Так что смягчение режима было вынужденным и обязано было осуществиться при любом раскладе в верхах. Однако сами реформы могли пойти двумя путями. Первый — номинально сохранить культ Сталина, оставить на словах верность "сталинскому курсу", но при этом предпринять кардинальные меры по улучшению жизни народа и фактически изменить этот самый курс на противоположный. По такому пути впоследствии пошел Китай в результате преобразований Дэн Сяопина — при нерушимости культа Мао Цзэдуна, его катастрофические эксперименты прекратились и было взято направление на нормализацию жизненных условий и повышение народного благосостояния. Второй вариант низвергнуть персону Сталина, свалить на него все прежние грехи и ошибки, но на деле продолжать его политическую линию.

Сторонником первого пути оказался Берия, сторонником второго — Хрущев. Да, как это ни парадоксально может прозвучать, но во всей палитре тогдашних кремлевских деятелей Лаврентий Павлович являлся самым последовательным и. самым радикальным реформатором. Просто во все последующие годы его фигура традиционно преподносилась настолько однобоко, настолько трансформировалась и искажалась, что к настоящему времени мы по сути имеем дело не с реальным образом Берии, а с легендой о Берии. Легендой, начавшей целенаправленно формироваться при Хрущеве и сделавшей из него "преступника номер два" после Сталина, причем не просто преступника, а эдакого карикатурного злодея, крайне тупого, ограниченного и самодовольного. Что имеет очень мало общего с его настоящим историческим портретом. Ну разумеется, он являлся одним из сталинских палачей — но только одним из них, и кстати, даже в этом качестве до "второго номера" никак не дотягивал.

Стоит лишь вспомнить тот факт, впоследствии каким-то образом завуалированный и затушеванный, что главой НКВД он был только с конца 1938 г., когда кампанию террора было уже решено сворачивать, и по 1942 г. Поэтому те же самые соперники по Политбюро, которые впоследствии его свергли и сформировали "злодейский имидж", на самом-то деле по количеству пролитой крови вполне могли ему фору дать. Вот они-то как раз руководили массовыми репрессиями, когда те были в самом разгаре, и участие в данной кампании принимали очень даже активное. Молотов отдавал распоряжения насчет всех чисток в партийных органах, и на расстрельных списках партработников сплошь и рядом красовались его резолюции. Ворошилов практически возглавлял репрессии в военной среде, визировал все списки на уничтожение командиров, а часто и сам отдавал соответствующие приказы. Каганович крепко приложил руку к арестам и казням среди работников промышленности и транспорта. Маленков в тот период вообще курировал НКВД, так что занимал «достойное» место рядом с Ежовым. А Хрущев руководил чистками в московской парторганизации, потом возглавлял кампанию репрессий на Украине, и между прочим, даже в 39-м, когда эта кампания по всей стране пошла на спад, Никита Сергеевич настолько размахался, что сам Сталин вынужден был одернуть его телеграммой: "Уймись, дурак".

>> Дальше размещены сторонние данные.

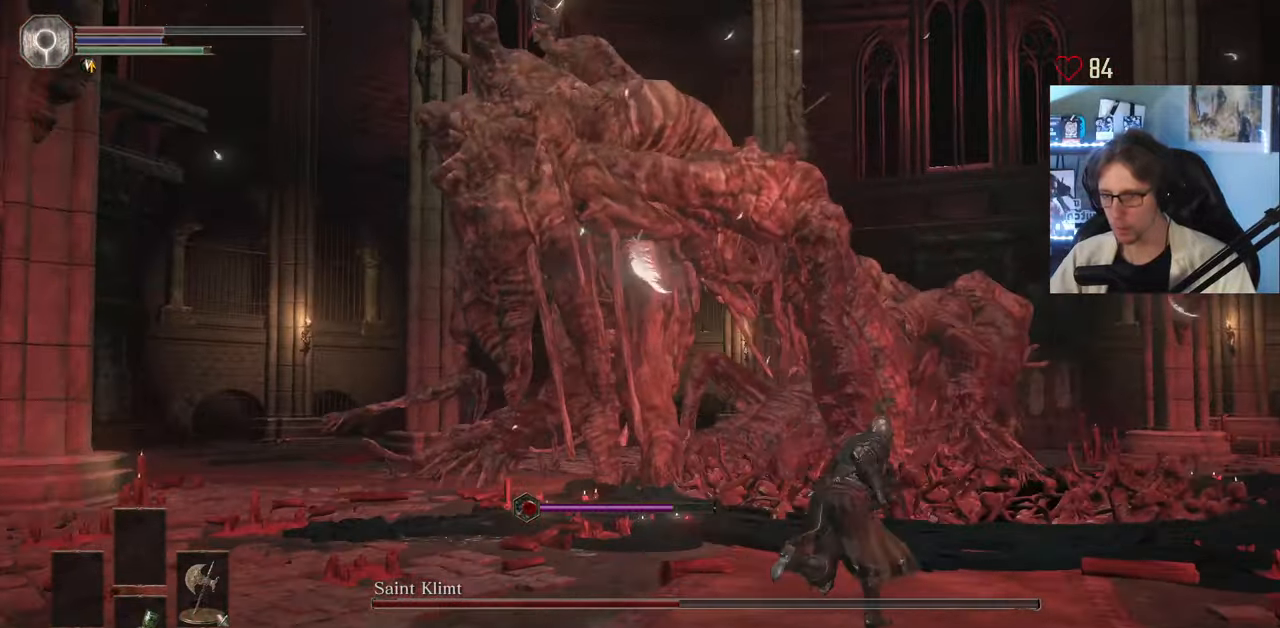
{"keys": ["d", "space", "z"], "mouse": [], "events": []}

Что же касается Берии, то за налепленными потом ярлыками укрылось и то обстоятельство, что довольно часто он проявлял себя гораздо более умным и талантливым деятелем, чем другие члены советского руководства. И если. несмотря на все допущенные просчеты и совершенные преступления, мы все же признаем объективные заслуги Сталина в победе над нацистской Германией, то нужно ли обходить молчанием и заслуги Берии? Скажем, уже отмечалось, что именно он всего за два с половиной года сумел восстановить и вывести на должную высоту советскую разведку, полностью разгромленную в 1937-38 гг. И не только разведку. А военная промышленность? Ведь при Ежове очутились за решеткой Туполев, Мясищев, Петляков, Королев, Томашевич и множество других талантливых конструкторов, инженеров, ученых, директоров заводов. Их реабилитация и поддержка, оказанная им по отлаживанию работы своих предприятий — тоже на счету Берии. Как и предвоенная реабилитация многих военачальников, которых еще не успели прикончить.

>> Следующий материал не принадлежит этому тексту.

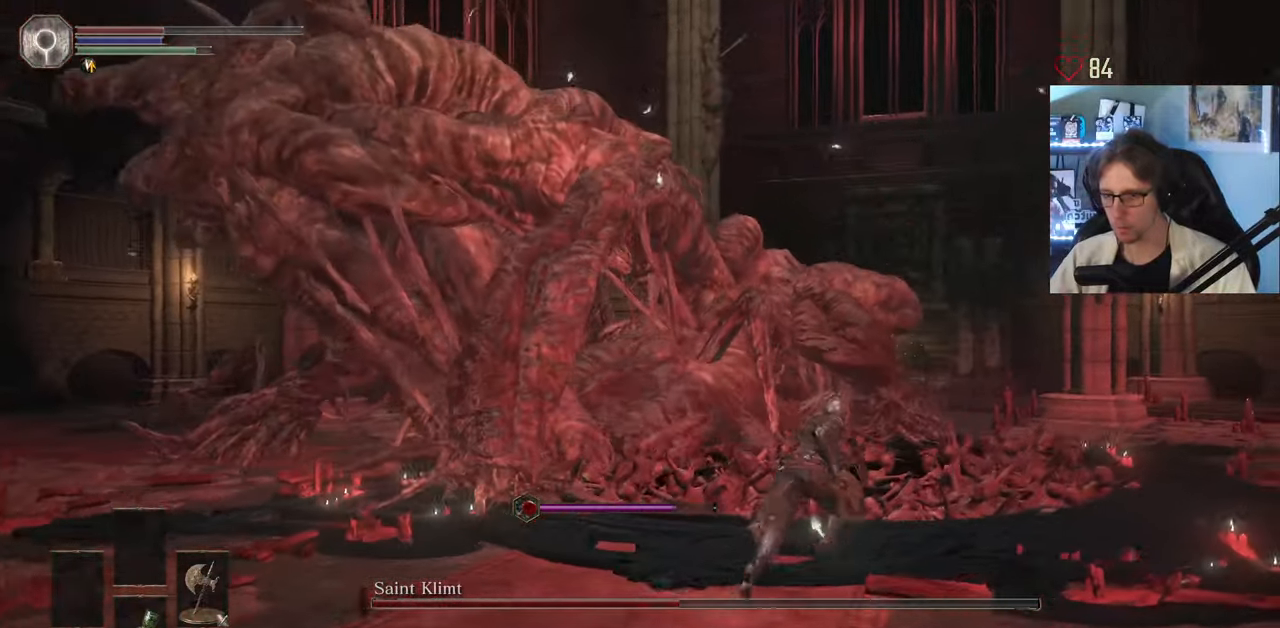
{"keys": ["space", "z"], "mouse": [], "events": [[217, "d", "up"], [350, "mouse_left", "down"], [400, "q", "down"], [450, "mouse_left", "up"], [500, "q", "up"]]}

В 1942 г., во время прорыва немцев на юге, Берия в качестве члена Государственного Комитета Обороны ничтожными силами, почти на голом месте, организовывал оборону Кавказа и действовал куда более толково и успешно, чем Хрущев на Украине или Жданов под Ленинградом. А после 42-го он к карательным органам вообще не имел ни малейшего отношения. В дальнейшем его обязанности были другими. Он, во-первых, возглавлял стратегическую разведку, которую отделили от МГБ — и кстати, вывел на высочайший уровень. Во-вторых, от Политбюро курировал науку, производство вооружения и боеприпасов — и отметим, что на этом этапе войны фронт бесперебойно получал их в необходимых количествах. А в-третьих, Лаврентий Павлович был назначен руководителем Специального комитета — который впоследствии был реорганизован в Министерство среднего машиностроения. И к новым волнам репрессий, развернутым Сталиным в 1945-53 гг., Берия касательства уже не имел. Разве что в качестве члена Политбюро. И не больше, чем другие члены Политбюро.

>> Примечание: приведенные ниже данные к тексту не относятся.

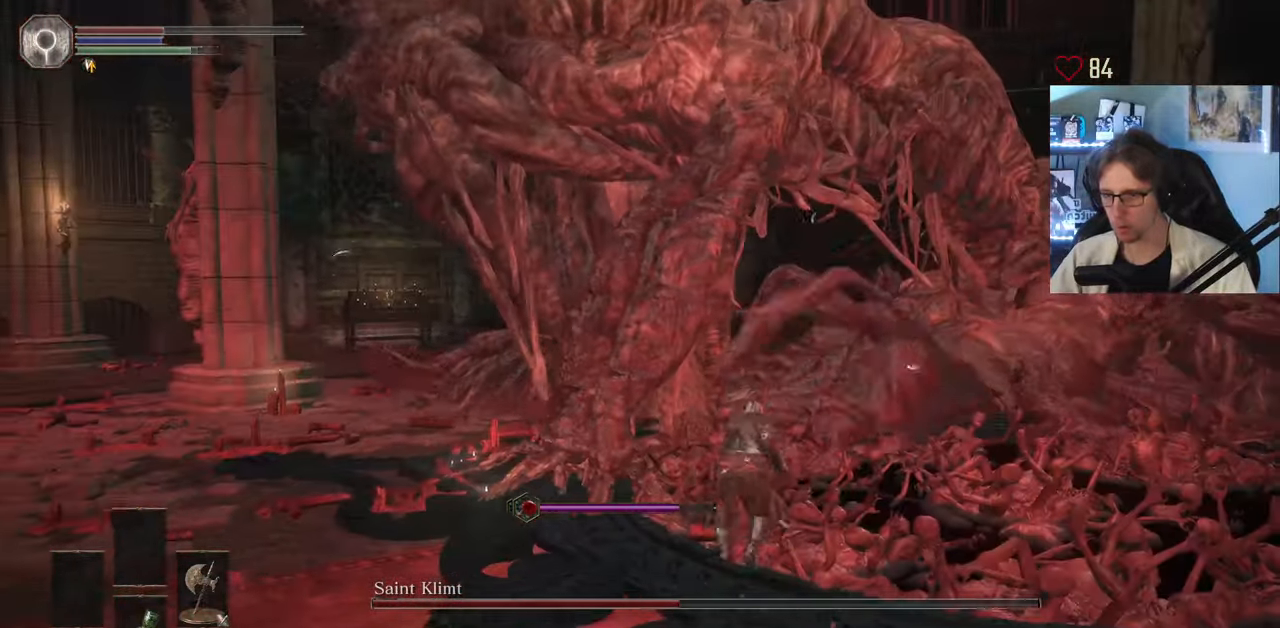
{"keys": ["space", "z"], "mouse": [], "events": []}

Ну а после всего изложенного стоит ли удивляться, что после смерти Хозяина как раз он проявил себя более гибким и дальновидным политиком, чем другие кремлевские деятели? Тем более, что являясь шефом разведки, он был и гораздо лучше информирован, чем они, имел возможность более трезво и объективно представить реальное положение дел. Ведь как мы видели, и в нацистской Германии руководители разведок и спецслужб раньше и глубже, чем партийные лидеры, поняли необходимость смены курса. Так и в России это понял Берия.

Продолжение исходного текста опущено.